(Data provided begins)
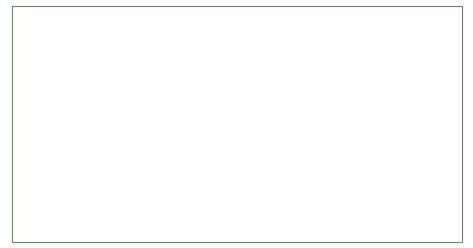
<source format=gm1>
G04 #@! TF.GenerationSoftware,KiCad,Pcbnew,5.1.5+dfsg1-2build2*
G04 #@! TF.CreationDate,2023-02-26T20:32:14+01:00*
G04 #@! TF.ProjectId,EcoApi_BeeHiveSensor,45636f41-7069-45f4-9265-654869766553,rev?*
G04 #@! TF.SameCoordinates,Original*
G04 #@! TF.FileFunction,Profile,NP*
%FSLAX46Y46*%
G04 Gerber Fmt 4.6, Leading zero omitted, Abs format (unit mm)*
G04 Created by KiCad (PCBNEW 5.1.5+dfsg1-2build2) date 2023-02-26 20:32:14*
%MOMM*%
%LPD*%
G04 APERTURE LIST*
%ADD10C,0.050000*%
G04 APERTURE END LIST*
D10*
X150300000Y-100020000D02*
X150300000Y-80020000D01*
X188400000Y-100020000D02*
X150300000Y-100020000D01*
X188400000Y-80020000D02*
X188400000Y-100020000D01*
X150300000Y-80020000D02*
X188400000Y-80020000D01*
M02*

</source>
(Data provided ends)
Work task: Please retype the records above exactly, leaving every image out.

Solution below:
<source format=gm1>
G04 #@! TF.GenerationSoftware,KiCad,Pcbnew,5.1.5+dfsg1-2build2*
G04 #@! TF.CreationDate,2023-02-26T20:32:14+01:00*
G04 #@! TF.ProjectId,EcoApi_BeeHiveSensor,45636f41-7069-45f4-9265-654869766553,rev?*
G04 #@! TF.SameCoordinates,Original*
G04 #@! TF.FileFunction,Profile,NP*
%FSLAX46Y46*%
G04 Gerber Fmt 4.6, Leading zero omitted, Abs format (unit mm)*
G04 Created by KiCad (PCBNEW 5.1.5+dfsg1-2build2) date 2023-02-26 20:32:14*
%MOMM*%
%LPD*%
G04 APERTURE LIST*
%ADD10C,0.050000*%
G04 APERTURE END LIST*
D10*
X150300000Y-100020000D02*
X150300000Y-80020000D01*
X188400000Y-100020000D02*
X150300000Y-100020000D01*
X188400000Y-80020000D02*
X188400000Y-100020000D01*
X150300000Y-80020000D02*
X188400000Y-80020000D01*
M02*

</source>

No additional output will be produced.